Brent Venables has been coaching college football since 1993 and has worked at only three different schools during those 25 years.
The reason he has not followed the path of many coaches in his profession and moved from place to place searching for a promotion? Venables has very specific standards when it comes to what he wants in a job.
The 46-year-old, who is serving in his sixth season as Clemson’s defensive coordinator, is a hot name for head coaching jobs right now and is rumored to be a candidate at Arkansas and Tennessee. Venables was in Arkansas for the Broyles Award ceremony Monday night and spoke with Bo Mattingly of Sports Talk with Bo about what he is looking for in a head coaching job.
“I think, for me personally, there’s got to be a lot of things that are right with the situation, and sometimes the reason those jobs are open is because things aren’t exactly right,” Venables said. “But I always look first and foremost at an alignment. There needs to be a strong foundation in regards to the alignment of the administration, whether that’s the president or chancellor or athletic director. Where there’s a vision, there’s a commitment, and obviously places where you have a great chance to have success if XYZ is there for you.”
In addition to working at Clemson, Venables has also had lengthy stints at his alma mater, Kansas State, and Oklahoma.
He enjoyed incredible success at both schools, winning a national title with Oklahoma in 2000 and coming up just short in 1997 and 1998 at Kansas State as the Wildcats won 11 games both years.
Venables is a big reason why Clemson won its first national championship since 1981 last season and why the Tigers are in the College Football Playoff for a third consecutive year.

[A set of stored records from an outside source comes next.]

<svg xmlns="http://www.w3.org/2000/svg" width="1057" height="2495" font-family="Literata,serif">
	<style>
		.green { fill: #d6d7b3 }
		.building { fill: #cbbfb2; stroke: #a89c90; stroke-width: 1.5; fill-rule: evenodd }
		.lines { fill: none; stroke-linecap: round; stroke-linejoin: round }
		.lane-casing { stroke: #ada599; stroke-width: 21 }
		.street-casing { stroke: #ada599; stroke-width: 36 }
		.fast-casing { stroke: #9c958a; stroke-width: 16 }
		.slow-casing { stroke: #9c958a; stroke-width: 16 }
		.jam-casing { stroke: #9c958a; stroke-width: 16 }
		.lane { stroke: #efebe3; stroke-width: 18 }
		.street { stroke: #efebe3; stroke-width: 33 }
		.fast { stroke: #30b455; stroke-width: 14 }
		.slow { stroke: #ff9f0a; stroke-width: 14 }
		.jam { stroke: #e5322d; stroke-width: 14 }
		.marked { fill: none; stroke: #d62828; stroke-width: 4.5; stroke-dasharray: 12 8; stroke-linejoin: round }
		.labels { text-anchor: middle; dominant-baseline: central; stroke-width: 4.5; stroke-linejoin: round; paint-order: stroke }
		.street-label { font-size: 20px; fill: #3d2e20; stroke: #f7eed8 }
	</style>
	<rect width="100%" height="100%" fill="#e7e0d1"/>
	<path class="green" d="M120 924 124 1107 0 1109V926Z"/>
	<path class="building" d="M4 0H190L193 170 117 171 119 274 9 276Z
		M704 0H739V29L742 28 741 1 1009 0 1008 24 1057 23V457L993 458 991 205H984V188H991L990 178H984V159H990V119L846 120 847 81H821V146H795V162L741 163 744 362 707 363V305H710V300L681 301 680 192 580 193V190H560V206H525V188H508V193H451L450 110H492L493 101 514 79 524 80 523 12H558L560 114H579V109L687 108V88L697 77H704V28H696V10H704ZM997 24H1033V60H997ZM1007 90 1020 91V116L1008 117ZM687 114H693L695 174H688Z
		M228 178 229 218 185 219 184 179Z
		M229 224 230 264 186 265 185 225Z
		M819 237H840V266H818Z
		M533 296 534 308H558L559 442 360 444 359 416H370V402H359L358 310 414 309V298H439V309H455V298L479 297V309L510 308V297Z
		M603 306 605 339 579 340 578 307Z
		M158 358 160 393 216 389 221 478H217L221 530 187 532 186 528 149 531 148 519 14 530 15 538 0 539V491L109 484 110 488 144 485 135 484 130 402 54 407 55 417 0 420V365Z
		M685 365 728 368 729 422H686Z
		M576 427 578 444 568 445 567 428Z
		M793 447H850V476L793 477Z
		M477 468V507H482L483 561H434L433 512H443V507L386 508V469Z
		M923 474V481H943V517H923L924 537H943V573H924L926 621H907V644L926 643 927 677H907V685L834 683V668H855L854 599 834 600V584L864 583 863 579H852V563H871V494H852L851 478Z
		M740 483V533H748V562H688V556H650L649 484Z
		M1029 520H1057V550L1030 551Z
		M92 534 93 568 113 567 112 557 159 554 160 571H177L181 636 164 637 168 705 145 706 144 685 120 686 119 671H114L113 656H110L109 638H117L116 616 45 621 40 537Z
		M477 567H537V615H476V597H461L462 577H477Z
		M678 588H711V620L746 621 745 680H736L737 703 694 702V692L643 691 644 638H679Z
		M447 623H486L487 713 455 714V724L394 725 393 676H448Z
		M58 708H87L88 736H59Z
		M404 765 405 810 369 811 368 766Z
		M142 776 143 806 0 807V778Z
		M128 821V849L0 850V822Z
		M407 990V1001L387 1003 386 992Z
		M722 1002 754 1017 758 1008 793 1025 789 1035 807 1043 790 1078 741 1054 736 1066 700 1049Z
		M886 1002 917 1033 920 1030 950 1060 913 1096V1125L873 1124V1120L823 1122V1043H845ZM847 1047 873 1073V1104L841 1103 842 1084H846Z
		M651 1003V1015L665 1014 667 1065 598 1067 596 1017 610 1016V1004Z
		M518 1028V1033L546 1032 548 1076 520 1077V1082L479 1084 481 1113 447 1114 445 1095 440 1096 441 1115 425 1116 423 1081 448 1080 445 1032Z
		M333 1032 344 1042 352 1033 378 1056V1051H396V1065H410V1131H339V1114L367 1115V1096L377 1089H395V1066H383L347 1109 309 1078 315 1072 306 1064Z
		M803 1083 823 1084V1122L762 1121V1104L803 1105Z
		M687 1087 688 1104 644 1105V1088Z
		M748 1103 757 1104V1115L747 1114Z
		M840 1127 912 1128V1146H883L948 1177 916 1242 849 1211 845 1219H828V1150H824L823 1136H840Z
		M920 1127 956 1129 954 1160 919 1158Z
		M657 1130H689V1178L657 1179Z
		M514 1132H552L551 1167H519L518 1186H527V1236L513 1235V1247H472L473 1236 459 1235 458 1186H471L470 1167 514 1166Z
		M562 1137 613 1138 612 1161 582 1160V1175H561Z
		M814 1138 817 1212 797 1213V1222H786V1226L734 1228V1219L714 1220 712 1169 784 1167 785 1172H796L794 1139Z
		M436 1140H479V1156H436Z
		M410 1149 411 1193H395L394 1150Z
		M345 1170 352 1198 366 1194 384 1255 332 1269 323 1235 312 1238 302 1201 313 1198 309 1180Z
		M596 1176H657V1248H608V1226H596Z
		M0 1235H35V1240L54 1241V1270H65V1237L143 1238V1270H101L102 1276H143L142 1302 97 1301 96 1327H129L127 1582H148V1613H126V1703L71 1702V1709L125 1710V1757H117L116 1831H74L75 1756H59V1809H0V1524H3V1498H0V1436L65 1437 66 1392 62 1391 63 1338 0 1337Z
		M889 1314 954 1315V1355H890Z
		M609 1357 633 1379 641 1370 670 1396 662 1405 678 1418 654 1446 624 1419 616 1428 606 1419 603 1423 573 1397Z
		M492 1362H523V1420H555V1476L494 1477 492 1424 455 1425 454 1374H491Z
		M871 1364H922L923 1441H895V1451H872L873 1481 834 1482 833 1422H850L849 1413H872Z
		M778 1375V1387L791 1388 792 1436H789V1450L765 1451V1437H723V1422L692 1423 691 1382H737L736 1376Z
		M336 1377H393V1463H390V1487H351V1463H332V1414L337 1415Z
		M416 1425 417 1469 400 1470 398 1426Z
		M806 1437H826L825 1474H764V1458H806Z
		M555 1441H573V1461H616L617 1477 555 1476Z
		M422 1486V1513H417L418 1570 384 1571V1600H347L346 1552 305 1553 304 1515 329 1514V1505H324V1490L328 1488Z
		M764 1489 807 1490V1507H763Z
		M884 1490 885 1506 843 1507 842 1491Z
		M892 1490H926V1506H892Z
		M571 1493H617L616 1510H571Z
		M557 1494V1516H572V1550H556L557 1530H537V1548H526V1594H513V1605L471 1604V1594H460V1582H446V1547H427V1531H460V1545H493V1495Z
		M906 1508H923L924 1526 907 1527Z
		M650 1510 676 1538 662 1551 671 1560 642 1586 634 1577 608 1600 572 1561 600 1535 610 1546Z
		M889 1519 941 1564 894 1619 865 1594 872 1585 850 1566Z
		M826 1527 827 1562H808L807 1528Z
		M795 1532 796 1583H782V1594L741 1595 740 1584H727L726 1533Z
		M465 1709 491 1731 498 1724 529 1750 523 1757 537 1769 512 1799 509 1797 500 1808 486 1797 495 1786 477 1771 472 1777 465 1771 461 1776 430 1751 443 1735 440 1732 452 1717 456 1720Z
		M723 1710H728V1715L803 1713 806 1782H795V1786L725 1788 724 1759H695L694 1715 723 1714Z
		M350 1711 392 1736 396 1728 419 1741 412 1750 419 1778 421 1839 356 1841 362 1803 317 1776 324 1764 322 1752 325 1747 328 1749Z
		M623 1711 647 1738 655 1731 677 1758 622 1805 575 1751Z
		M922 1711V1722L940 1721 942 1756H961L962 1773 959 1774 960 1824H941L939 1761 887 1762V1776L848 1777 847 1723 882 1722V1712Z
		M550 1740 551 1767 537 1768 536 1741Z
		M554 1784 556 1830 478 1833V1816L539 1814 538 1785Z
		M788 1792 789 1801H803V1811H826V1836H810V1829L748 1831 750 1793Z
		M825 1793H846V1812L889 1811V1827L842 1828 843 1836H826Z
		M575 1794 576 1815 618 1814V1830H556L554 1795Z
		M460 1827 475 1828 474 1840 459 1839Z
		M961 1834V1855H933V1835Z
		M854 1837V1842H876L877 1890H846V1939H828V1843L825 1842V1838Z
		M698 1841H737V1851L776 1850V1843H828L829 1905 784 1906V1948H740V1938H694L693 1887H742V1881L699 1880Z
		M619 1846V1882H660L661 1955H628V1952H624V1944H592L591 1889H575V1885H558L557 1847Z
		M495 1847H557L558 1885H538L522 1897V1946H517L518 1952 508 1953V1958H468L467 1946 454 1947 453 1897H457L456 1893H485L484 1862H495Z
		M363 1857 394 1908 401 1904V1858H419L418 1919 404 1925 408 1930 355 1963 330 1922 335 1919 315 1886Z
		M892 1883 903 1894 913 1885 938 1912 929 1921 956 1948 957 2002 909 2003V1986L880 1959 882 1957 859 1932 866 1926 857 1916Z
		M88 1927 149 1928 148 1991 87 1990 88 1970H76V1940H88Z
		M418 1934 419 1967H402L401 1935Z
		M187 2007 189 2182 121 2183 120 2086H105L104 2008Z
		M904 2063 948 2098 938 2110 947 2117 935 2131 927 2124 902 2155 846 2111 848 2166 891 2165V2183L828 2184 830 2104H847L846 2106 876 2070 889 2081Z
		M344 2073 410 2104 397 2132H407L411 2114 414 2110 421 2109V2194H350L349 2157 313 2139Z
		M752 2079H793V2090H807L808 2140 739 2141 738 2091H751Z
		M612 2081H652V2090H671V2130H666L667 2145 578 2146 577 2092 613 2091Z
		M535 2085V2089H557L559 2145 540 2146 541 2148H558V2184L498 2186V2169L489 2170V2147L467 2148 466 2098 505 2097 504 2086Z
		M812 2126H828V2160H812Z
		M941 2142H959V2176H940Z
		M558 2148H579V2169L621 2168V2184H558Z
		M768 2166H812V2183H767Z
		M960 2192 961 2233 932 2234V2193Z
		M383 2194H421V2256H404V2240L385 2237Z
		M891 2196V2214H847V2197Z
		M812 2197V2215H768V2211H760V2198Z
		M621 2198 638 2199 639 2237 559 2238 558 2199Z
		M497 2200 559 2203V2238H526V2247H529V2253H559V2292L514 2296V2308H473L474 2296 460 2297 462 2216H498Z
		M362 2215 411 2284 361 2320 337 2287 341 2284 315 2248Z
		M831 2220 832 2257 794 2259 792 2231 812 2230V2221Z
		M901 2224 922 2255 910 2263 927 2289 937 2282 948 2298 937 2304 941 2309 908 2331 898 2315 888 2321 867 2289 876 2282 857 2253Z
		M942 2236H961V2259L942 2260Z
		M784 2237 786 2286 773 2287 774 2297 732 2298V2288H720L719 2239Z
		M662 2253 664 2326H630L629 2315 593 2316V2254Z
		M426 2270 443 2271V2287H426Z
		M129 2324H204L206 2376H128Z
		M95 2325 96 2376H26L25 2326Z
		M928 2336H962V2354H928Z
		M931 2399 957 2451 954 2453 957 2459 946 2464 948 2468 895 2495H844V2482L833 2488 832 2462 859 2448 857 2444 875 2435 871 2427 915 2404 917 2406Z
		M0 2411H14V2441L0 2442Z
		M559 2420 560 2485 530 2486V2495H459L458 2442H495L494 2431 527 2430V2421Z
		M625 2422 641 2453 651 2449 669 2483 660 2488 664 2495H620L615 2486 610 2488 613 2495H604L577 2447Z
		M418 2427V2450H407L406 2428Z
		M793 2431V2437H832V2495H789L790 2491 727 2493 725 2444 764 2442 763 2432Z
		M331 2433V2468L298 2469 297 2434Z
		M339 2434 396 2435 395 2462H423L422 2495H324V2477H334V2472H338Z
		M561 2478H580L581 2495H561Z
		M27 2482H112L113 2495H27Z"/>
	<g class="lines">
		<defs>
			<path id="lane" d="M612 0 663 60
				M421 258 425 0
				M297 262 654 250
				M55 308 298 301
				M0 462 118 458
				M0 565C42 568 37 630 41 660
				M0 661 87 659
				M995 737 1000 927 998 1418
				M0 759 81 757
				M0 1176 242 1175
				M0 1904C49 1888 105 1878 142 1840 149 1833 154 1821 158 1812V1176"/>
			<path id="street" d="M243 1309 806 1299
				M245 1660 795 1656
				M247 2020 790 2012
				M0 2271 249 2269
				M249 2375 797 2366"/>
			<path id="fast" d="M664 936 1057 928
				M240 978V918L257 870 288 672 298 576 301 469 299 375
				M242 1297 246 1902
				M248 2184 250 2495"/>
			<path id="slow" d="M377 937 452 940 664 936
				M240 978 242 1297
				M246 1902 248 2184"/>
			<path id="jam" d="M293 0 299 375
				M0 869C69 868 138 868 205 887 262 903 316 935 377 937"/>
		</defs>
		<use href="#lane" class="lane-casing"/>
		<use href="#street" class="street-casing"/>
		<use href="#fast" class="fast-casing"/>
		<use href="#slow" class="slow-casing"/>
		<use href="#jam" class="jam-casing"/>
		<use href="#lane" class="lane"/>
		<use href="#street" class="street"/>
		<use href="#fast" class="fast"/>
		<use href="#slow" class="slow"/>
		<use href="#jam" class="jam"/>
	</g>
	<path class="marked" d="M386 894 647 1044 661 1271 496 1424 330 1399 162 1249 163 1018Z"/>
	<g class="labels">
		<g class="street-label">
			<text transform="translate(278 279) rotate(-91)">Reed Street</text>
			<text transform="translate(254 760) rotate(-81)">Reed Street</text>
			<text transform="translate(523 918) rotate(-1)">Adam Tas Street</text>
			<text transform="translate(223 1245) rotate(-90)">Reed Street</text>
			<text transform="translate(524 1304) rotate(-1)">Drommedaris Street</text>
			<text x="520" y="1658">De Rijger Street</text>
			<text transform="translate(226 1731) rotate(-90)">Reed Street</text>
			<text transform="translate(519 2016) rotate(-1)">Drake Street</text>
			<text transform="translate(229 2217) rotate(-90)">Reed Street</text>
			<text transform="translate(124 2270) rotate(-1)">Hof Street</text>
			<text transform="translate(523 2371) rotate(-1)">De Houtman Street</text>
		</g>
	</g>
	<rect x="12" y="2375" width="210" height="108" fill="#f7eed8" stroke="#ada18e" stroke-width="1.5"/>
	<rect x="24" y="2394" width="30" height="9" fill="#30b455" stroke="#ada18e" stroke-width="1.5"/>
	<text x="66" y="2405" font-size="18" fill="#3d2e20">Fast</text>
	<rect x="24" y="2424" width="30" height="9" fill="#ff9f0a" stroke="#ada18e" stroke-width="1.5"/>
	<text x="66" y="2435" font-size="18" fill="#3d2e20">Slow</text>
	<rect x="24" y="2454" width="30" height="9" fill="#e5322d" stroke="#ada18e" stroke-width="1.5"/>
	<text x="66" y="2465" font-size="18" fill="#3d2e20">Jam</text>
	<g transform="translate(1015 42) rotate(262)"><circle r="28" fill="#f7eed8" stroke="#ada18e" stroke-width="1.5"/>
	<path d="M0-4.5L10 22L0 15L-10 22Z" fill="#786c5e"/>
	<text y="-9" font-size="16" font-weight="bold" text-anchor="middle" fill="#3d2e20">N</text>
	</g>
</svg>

He credits the leadership at Kansas State, Oklahoma and Clemson for helping him be successful.
“I’ve just been at three places… and at all of those places ultra successful,” Venables said. “But the leadership at all three of those places was as good as it gets. So I think that that’s a deal breaker when you’re looking at those situations, and so I think what we have, what I have at Clemson now and what I’ve experienced is not the norm. And when you can get that now all of a sudden the stars are, quote, ‘starting to align,’ so that’s important to me if I’m going to pick up my family. And the Clemson move was easily the hardest thing I’ve done in my professional career. And the people were great but just very loyal.”
Timing is also important to Venables. He has been interested in head coaching jobs before in his career, but the timing was not right.
In 1998 when he was at Kansas State, the Wildcats were playing Texas A&M in the Big 12 championship game as the No. 2 team in the country.
Venables interviewed for a job at Oklahoma the week leading up to the game, and the Wildcats ended up blowing a 15-point fourth quarter lead and losing in double overtime.
“Everybody goes, ‘Oh, they were distracted,’ ” Venables recalled. “And I hadn’t decided yet if I was going to leave Kansas State to go to Oklahoma. ... But my name and that time of my career has always been tied to that loss. It might’ve been the most devastating loss that I’ve been a part of because, had we won, we’re playing in the national championship probably against Tennessee. And I just did not like that association.”
A couple of years later when Venables was at Oklahoma, he had an opportunity to interview for the Missouri head coaching job as the Sooners were preparing to play for the Big 12 title, but he opted not to after the experience at Kansas State. He added that he has maintained that philosophy throughout his coaching career since the Wildcats lost the Big 12 title in 1998.
“I was like, ‘You know what, I just told myself don’t ever put yourself back in this position,’ and so I called him and said, ‘You know what, I can’t do it,’ ” Venables said of the Missouri job. “So we’ve had some opportunities. ... Even last week. And just my moral compass said be loyal to coach (Dabo) Swinney and Clemson and the people at Clemson that have been so good to me. So it’s not easy to juggle, and there’s probably no right or wrong answer, but that’s kind of how I’ve always handled the situation.”